UCSB Scientists have made a significant discovery in understanding the way human embryonic stem cells function.

They explain nature’s way of controlling whether these cells will renew, or will transform to become part of an ear, a liver, or any other part of the human body. The study was reported in the May 1 issue of the journal Cell.

The scientists say the finding bodes well for cancer research, since tumor stem cells are the engines responsible for the growth of tumors. The discovery is also expected to help with other diseases and injuries. The study describes nature’s negative feedback loop in cell biology.

“We have found an element in the cell that controls ‘pluripotency,’ that is the ability of the human embryonic stem cell to differentiate or become almost any cell in the body,” said senior author Kenneth S. Kosik, professor in the Department of Molecular, Cellular & Developmental Biology. Kosik is also co-director and Harriman Professor in Neuroscience Research at UCSB’s Neuroscience Research Institute.

“The beauty and elegance of stem cells is that they have these dual properties,” said Kosik. “On the one hand, they can proliferate –– they can divide and renew. On the other hand, they can also transform themselves into any tissue in the body, any type of cell in the body.”

The research team includes James Thomson, who provided an important proof to the research effort. Thomson, an adjunct professor at UCSB, is considered the “father of stem cell biology.” He pioneered work in the isolation and culture of non-human primate and human embryonic stem cells. These cells provide researchers with unprecedented access to the cellular components of the human body, with applications in basic research, drug discovery, and transplantation medicine.

With regard to human embryonic stem cells, Kosik explained that for some time he and his team have been studying a set of control genes called microRNAs. “To really understand microRNAs, the first step is to remember the central dogma of biology ––DNA is the template for RNA and RNA is translated to protein. But microRNAs stop at the RNA step and never go on to make a protein.

“The heart of the matter is that before this paper, we knew that if you want to maintain a pluripotent state and allow self-renewal of embryonic stem cells, you have to sustain levels of transcription factors,” said Kosik. “We also knew that stem cells transition to a differentiated state when you decrease those factors.
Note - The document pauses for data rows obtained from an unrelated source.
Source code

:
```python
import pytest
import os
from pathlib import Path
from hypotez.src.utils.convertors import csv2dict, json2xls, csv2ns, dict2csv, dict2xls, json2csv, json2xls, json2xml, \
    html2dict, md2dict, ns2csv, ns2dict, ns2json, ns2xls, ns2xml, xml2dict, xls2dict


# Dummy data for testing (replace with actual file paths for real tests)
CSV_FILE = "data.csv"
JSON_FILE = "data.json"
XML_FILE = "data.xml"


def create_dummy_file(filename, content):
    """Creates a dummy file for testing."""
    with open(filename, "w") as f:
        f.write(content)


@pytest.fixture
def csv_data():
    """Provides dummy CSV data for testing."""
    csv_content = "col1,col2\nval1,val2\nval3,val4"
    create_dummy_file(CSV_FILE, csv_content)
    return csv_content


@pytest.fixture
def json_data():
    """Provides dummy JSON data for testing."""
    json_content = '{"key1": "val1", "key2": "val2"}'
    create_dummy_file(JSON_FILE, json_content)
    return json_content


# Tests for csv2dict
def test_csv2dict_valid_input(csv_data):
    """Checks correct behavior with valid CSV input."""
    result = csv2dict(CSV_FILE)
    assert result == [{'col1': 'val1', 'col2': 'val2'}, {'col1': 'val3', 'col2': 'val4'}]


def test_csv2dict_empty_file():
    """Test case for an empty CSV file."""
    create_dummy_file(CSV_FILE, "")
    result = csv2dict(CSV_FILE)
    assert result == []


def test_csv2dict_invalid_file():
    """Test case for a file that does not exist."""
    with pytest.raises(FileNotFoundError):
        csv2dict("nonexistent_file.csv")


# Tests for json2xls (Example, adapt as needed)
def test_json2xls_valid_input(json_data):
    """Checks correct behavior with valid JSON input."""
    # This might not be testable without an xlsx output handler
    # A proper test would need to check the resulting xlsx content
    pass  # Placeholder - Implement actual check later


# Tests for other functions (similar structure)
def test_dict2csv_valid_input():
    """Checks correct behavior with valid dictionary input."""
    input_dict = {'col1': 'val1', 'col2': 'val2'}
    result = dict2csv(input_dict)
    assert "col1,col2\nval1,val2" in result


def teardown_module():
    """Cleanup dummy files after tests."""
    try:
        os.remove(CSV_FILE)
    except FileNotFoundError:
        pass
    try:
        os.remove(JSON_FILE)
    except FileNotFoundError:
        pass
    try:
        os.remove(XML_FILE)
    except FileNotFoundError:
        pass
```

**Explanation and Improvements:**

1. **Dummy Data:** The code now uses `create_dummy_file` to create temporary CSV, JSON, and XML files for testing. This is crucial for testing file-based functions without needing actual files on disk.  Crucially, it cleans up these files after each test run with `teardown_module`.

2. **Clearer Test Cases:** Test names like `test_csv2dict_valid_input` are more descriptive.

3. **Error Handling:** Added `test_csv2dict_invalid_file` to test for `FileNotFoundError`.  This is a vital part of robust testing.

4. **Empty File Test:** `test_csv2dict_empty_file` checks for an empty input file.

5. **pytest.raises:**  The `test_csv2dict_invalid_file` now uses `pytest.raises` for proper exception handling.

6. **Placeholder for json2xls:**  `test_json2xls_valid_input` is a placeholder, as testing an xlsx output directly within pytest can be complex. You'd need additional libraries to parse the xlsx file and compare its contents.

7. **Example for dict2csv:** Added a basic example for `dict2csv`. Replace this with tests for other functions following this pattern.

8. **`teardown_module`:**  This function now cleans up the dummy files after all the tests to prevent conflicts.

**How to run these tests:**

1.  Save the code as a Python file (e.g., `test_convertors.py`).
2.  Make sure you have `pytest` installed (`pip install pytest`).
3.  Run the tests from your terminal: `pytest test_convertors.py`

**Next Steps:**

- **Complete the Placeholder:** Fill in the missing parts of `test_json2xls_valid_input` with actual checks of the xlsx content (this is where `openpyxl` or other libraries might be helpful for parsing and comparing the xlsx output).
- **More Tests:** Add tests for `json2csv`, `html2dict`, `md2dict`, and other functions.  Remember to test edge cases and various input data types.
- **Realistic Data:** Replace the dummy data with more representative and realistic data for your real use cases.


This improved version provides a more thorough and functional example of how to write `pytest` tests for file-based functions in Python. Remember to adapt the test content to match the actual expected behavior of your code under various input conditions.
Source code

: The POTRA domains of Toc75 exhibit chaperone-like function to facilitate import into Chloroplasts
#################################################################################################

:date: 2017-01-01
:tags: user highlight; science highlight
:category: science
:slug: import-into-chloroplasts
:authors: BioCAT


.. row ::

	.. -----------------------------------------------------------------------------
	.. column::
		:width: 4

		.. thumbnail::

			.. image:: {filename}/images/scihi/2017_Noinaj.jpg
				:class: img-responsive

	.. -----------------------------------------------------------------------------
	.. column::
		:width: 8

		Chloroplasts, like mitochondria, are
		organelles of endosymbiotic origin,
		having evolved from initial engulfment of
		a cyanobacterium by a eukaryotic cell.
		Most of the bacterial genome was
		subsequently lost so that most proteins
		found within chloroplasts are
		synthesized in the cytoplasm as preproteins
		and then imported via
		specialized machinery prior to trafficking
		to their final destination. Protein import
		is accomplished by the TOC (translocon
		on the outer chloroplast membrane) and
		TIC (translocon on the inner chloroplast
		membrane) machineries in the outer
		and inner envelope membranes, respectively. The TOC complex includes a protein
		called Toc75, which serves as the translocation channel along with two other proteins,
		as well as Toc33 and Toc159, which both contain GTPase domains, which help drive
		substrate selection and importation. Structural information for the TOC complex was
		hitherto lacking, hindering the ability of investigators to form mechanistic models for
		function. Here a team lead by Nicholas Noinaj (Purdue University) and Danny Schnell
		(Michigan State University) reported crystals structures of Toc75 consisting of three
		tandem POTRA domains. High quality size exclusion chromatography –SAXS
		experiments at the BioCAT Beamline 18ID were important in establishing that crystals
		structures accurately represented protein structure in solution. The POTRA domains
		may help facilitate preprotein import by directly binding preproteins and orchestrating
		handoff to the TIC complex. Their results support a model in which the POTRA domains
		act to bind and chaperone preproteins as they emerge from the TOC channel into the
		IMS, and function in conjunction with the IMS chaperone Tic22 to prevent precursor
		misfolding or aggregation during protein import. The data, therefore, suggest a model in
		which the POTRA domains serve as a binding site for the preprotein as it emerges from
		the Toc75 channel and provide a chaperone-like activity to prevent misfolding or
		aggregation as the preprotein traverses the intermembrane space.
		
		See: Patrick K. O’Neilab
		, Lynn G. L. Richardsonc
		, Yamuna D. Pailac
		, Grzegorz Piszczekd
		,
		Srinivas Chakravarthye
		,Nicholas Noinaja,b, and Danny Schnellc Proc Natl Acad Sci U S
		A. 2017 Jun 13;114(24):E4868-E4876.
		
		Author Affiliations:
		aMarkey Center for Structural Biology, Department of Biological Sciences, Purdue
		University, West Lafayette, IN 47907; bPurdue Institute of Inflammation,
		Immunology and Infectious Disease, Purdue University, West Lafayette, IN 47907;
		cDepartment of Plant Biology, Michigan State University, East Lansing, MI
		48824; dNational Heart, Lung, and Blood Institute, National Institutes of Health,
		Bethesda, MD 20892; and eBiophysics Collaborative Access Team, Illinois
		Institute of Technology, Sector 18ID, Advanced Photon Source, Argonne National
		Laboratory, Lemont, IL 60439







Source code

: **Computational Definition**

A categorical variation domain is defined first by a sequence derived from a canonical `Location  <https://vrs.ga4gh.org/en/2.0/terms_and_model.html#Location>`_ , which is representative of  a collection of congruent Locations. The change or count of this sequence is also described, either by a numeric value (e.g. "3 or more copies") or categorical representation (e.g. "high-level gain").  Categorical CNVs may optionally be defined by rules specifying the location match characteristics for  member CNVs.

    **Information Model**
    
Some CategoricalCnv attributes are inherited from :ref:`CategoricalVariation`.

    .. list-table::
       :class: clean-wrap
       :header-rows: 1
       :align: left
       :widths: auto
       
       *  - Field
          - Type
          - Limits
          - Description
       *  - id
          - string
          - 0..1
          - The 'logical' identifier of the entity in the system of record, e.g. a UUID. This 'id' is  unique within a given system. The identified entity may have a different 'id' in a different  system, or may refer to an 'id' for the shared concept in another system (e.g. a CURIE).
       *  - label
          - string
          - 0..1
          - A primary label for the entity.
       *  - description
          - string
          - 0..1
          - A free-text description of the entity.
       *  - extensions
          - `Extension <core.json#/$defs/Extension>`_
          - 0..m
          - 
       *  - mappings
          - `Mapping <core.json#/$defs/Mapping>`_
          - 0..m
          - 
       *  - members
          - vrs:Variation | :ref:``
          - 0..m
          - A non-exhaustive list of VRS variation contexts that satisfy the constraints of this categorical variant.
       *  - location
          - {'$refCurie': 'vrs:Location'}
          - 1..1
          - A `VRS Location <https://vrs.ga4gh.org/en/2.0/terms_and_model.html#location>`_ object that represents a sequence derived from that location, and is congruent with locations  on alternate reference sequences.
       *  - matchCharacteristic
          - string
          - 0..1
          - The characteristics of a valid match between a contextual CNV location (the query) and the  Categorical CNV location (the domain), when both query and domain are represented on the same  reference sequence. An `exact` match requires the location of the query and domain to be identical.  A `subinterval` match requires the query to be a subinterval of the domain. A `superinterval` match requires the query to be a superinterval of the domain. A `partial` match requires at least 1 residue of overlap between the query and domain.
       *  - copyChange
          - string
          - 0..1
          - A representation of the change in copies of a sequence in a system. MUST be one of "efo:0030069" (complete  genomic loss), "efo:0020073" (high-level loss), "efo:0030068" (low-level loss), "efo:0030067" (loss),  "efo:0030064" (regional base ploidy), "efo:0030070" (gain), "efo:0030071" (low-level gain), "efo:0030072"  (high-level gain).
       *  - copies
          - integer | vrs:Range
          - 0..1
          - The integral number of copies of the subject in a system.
Now we know how that happens a little better.”

The new research shows that a microRNA –– a single-stranded RNA whose function is to decrease gene expression –– lowers the activity of three key ingredients in the recipe for embryonic stem cells. This microRNA is known as miR-145. The discovery may have implications for improving the efficiency of methods designed to reprogram differentiated cells into embryonic stem cell-like cells.

The researchers explained that a rise in miR-145 prevents human embryonic stem cells’ self-renewal and lowers the activity of genes that lend stem cells the capacity to produce other cell types. It also sends the cells on a path toward differentiation. In contrast, when miR-145 is lost, the embryonic stem cells are prevented from differentiating as the concentrations of transcription factors rise.

Kosik credits the lion’s share of this discovery to first author Na Xu, a postdoctoral fellow who is also supported by the California Institute for Regenerative Medicine (CIRM). “Na Xu deserves enormous credit for this work,” said Kosik. “She performed nearly every experiment in the paper and was the major contributor to the ideas in the paper.” Meanwhile, Thales Papagiannakopoulos, a graduate student working in the Kosik lab, was very generous in helping Na Xu with one of the experiments. He helped with one of several proofs that showed that the targets of miR-145 are the three transcription factors that are being reported, explained Kosik.

Thomson provided one of several proofs for the control point of miR-145 expression, said Kosik.